**Requirement**
Each record that follows goes into your reply unchanged; the pictures do not.

━━ Dataset

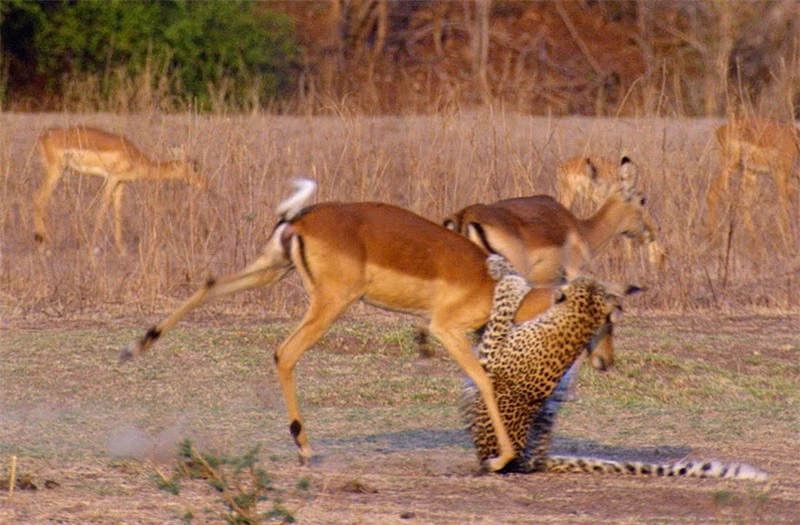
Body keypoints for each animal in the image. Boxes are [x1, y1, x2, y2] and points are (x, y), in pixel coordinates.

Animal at [462, 254, 768, 478]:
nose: (565, 275)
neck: (575, 321)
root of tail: (534, 461)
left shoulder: (490, 352)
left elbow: (504, 302)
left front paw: (504, 271)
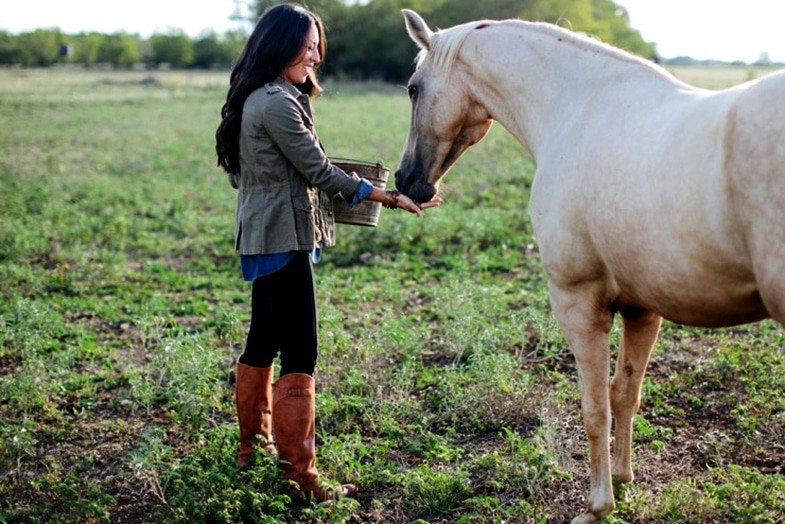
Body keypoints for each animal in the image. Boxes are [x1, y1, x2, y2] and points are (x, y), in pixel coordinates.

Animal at [395, 9, 785, 523]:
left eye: (413, 88)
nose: (406, 181)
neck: (577, 112)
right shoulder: (643, 309)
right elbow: (624, 393)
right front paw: (622, 478)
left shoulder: (578, 305)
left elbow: (594, 407)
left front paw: (598, 505)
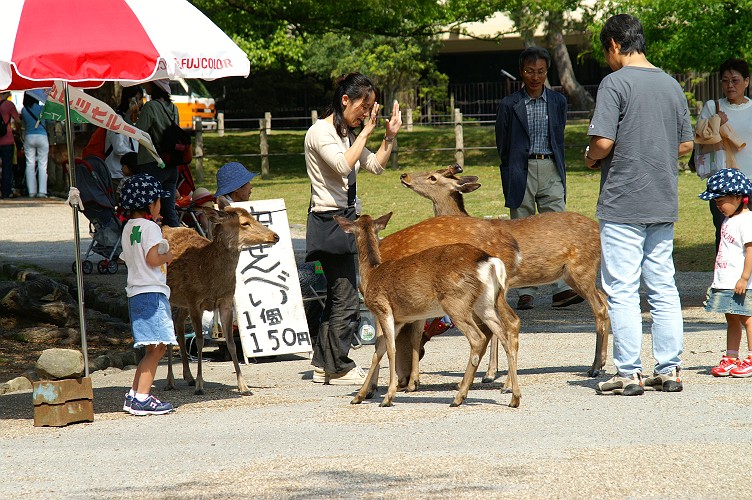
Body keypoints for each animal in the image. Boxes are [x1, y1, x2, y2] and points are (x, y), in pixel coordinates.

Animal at [163, 206, 280, 394]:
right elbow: (200, 341)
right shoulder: (195, 301)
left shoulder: (225, 301)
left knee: (178, 324)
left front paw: (244, 386)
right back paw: (170, 381)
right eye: (244, 223)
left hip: (183, 303)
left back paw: (188, 377)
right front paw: (200, 385)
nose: (275, 236)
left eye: (253, 217)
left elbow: (231, 343)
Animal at [336, 213, 524, 408]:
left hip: (456, 302)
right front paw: (359, 396)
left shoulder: (382, 308)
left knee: (478, 338)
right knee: (505, 334)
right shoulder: (399, 319)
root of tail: (490, 262)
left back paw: (459, 396)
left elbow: (390, 349)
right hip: (486, 303)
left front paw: (387, 397)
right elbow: (378, 351)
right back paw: (514, 397)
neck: (371, 273)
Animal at [400, 164, 612, 382]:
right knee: (605, 299)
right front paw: (491, 371)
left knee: (599, 308)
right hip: (573, 274)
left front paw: (491, 373)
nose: (404, 175)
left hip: (582, 268)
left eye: (432, 177)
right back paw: (602, 362)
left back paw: (595, 367)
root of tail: (597, 228)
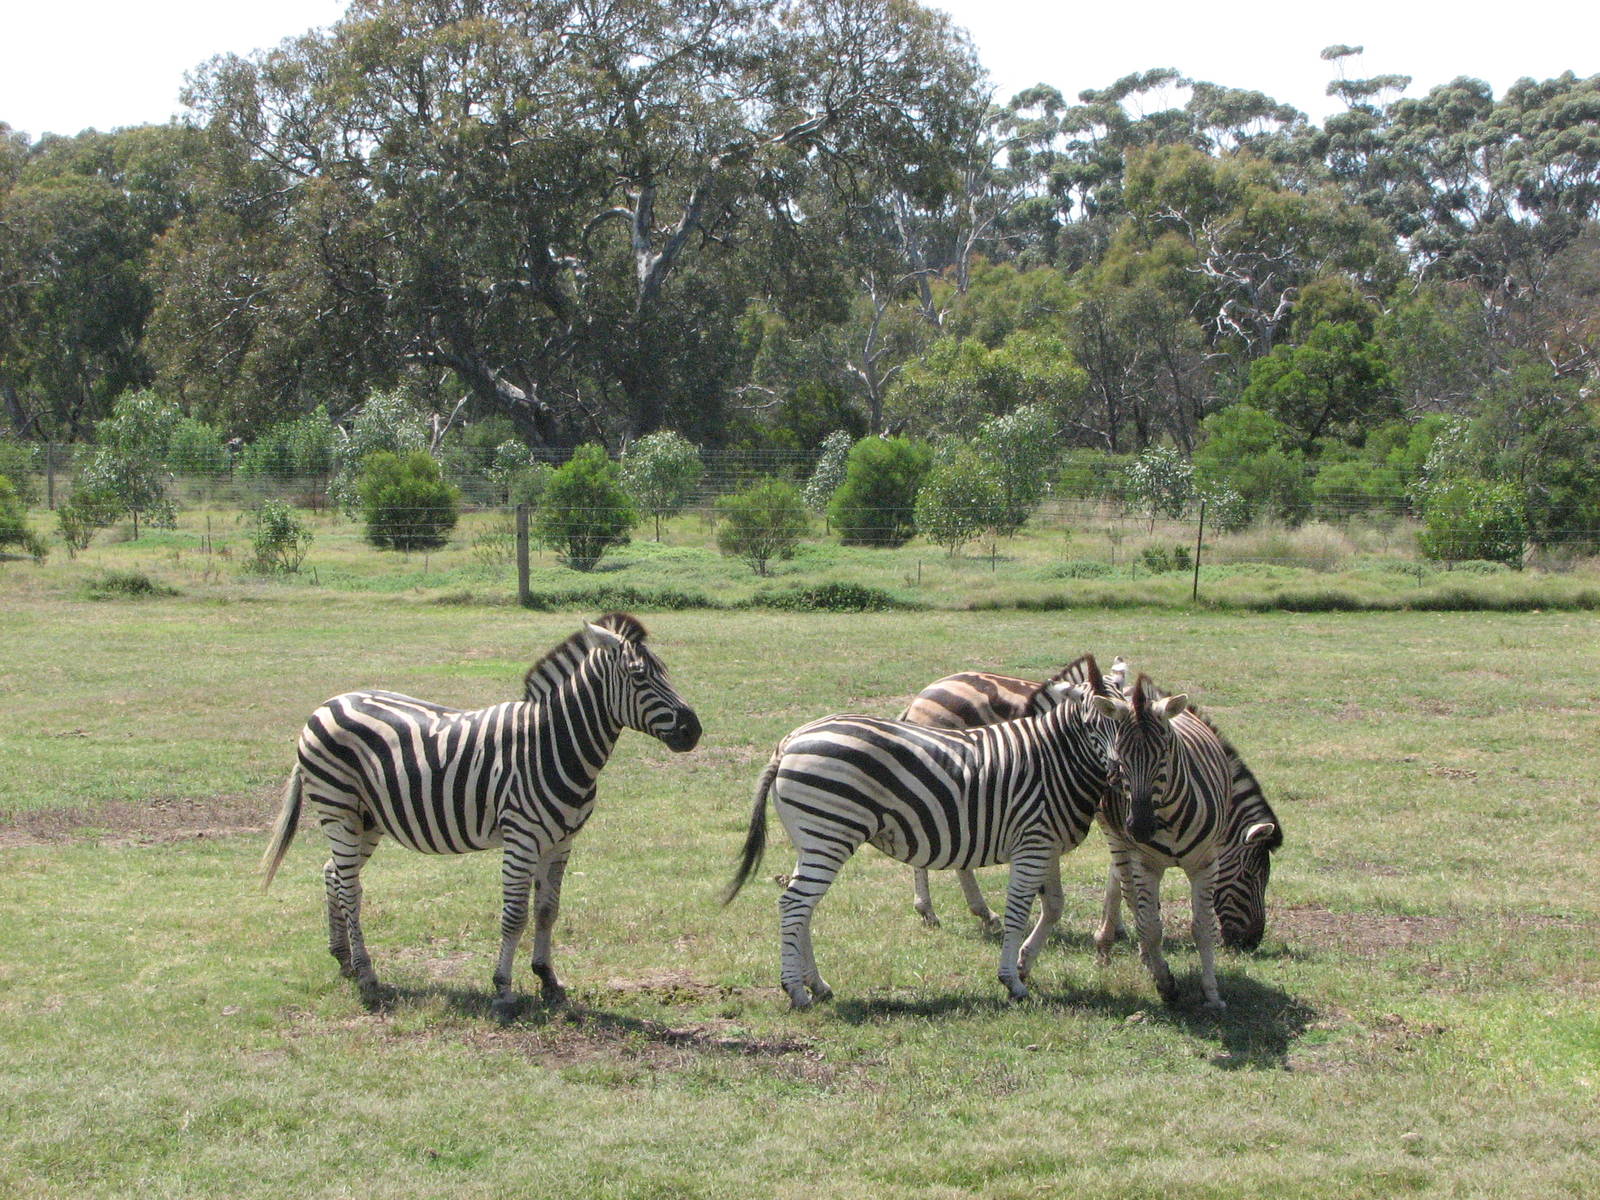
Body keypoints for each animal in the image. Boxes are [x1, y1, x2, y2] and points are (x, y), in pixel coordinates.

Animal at [259, 612, 701, 1006]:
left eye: (664, 671)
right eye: (640, 676)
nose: (693, 730)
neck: (553, 744)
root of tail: (325, 704)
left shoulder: (561, 841)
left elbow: (547, 910)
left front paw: (548, 980)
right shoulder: (521, 838)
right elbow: (514, 915)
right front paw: (503, 989)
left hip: (367, 818)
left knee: (333, 873)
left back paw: (344, 961)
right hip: (340, 809)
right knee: (350, 886)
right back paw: (367, 975)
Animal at [723, 657, 1114, 1008]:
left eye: (1125, 718)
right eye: (1092, 723)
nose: (1116, 772)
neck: (1052, 758)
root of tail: (787, 743)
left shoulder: (1047, 843)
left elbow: (1054, 905)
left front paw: (1025, 962)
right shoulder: (1032, 841)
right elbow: (1021, 909)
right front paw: (1014, 980)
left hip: (813, 839)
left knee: (802, 905)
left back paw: (817, 985)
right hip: (829, 834)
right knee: (795, 903)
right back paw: (796, 991)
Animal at [899, 663, 1280, 953]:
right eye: (1251, 876)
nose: (1251, 942)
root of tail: (924, 693)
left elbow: (1115, 872)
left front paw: (1118, 926)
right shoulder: (1112, 815)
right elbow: (1120, 873)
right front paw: (1122, 925)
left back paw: (974, 912)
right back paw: (935, 911)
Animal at [1089, 675, 1281, 1010]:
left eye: (1166, 753)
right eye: (1250, 875)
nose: (1253, 941)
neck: (1168, 814)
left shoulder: (1205, 865)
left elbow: (1203, 928)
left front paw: (1213, 995)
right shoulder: (1145, 862)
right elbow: (1151, 925)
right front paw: (1164, 982)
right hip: (1112, 830)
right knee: (1126, 886)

━━━━

**Expected answer**
Body keypoints for each animal in the image. Boxes are [x1, y1, x2, y2] and points are (x, y), in pixel coordinates.

Animal at [462, 254, 768, 478]:
nose: (565, 275)
neck: (575, 321)
root of tail: (534, 461)
left shoulder: (490, 352)
left elbow: (504, 302)
left front paw: (504, 271)
Body keypoints for each animal in the image. Boxes are [x1, y1, x2, y2] and points are (x, y), in pixel coordinates.

Animal at [395, 9, 785, 523]:
left eye: (413, 88)
nose: (406, 181)
neck: (577, 112)
right shoulder: (643, 309)
right elbow: (624, 393)
right front paw: (622, 478)
left shoulder: (578, 305)
left elbow: (594, 407)
left front paw: (598, 505)
Body keypoints for each animal in the image. Boxes are [x1, y1, x2, y2] and points are (x, y), in pixel coordinates.

Animal at [163, 206, 280, 394]:
right elbow: (200, 341)
right shoulder: (195, 301)
left shoulder: (225, 301)
left knee: (178, 324)
left front paw: (244, 386)
right back paw: (170, 381)
right eye: (244, 223)
left hip: (183, 303)
left back paw: (188, 377)
right front paw: (200, 385)
nose: (275, 236)
left eye: (253, 217)
left elbow: (231, 343)
Animal at [336, 213, 524, 408]:
left hip: (456, 302)
right front paw: (359, 396)
left shoulder: (382, 308)
left knee: (478, 338)
right knee: (505, 334)
right shoulder: (399, 319)
root of tail: (490, 262)
left back paw: (459, 396)
left elbow: (390, 349)
right hip: (486, 303)
left front paw: (387, 397)
right elbow: (378, 351)
right back paw: (514, 397)
neck: (371, 273)
Animal at [400, 164, 612, 382]:
right knee: (605, 299)
right front paw: (491, 371)
left knee: (599, 308)
right hip: (573, 274)
left front paw: (491, 373)
nose: (404, 175)
left hip: (582, 268)
left eye: (432, 177)
right back paw: (602, 362)
left back paw: (595, 367)
root of tail: (597, 228)
Body keypoints for each animal in the image. Boxes are [x1, y1, x2, y2] and points are (x, y), in pixel coordinates.

Animal at [259, 612, 701, 1006]:
left eye: (664, 671)
right eye: (640, 676)
nose: (693, 730)
neck: (553, 744)
root of tail: (325, 704)
left shoulder: (561, 841)
left elbow: (547, 910)
left front paw: (548, 980)
right shoulder: (521, 838)
right elbow: (514, 915)
right front paw: (503, 989)
left hip: (367, 818)
left knee: (333, 873)
left back paw: (344, 961)
right hip: (340, 809)
right knee: (350, 886)
right back paw: (367, 975)
Animal at [723, 657, 1114, 1008]:
left eye: (1125, 718)
right eye: (1092, 723)
nose: (1116, 772)
neck: (1052, 758)
root of tail: (787, 743)
left shoulder: (1047, 843)
left elbow: (1054, 905)
left front paw: (1025, 962)
right shoulder: (1032, 841)
right elbow: (1021, 909)
right front paw: (1014, 980)
left hip: (813, 839)
left knee: (802, 905)
left back paw: (817, 985)
right hip: (829, 834)
right knee: (795, 903)
right back paw: (796, 991)
Animal at [899, 663, 1280, 953]:
right eye: (1251, 876)
nose: (1251, 942)
root of tail: (924, 693)
left elbow: (1115, 872)
left front paw: (1118, 926)
right shoulder: (1112, 815)
right elbow: (1120, 873)
right front paw: (1122, 925)
left back paw: (974, 912)
right back paw: (935, 911)
Animal at [1089, 675, 1281, 1010]:
left eye: (1166, 753)
right eye: (1250, 875)
nose: (1253, 941)
neck: (1168, 814)
left shoulder: (1205, 865)
left elbow: (1203, 928)
left front paw: (1213, 995)
right shoulder: (1145, 862)
right elbow: (1151, 925)
right front paw: (1164, 982)
right hip: (1112, 830)
right knee: (1126, 886)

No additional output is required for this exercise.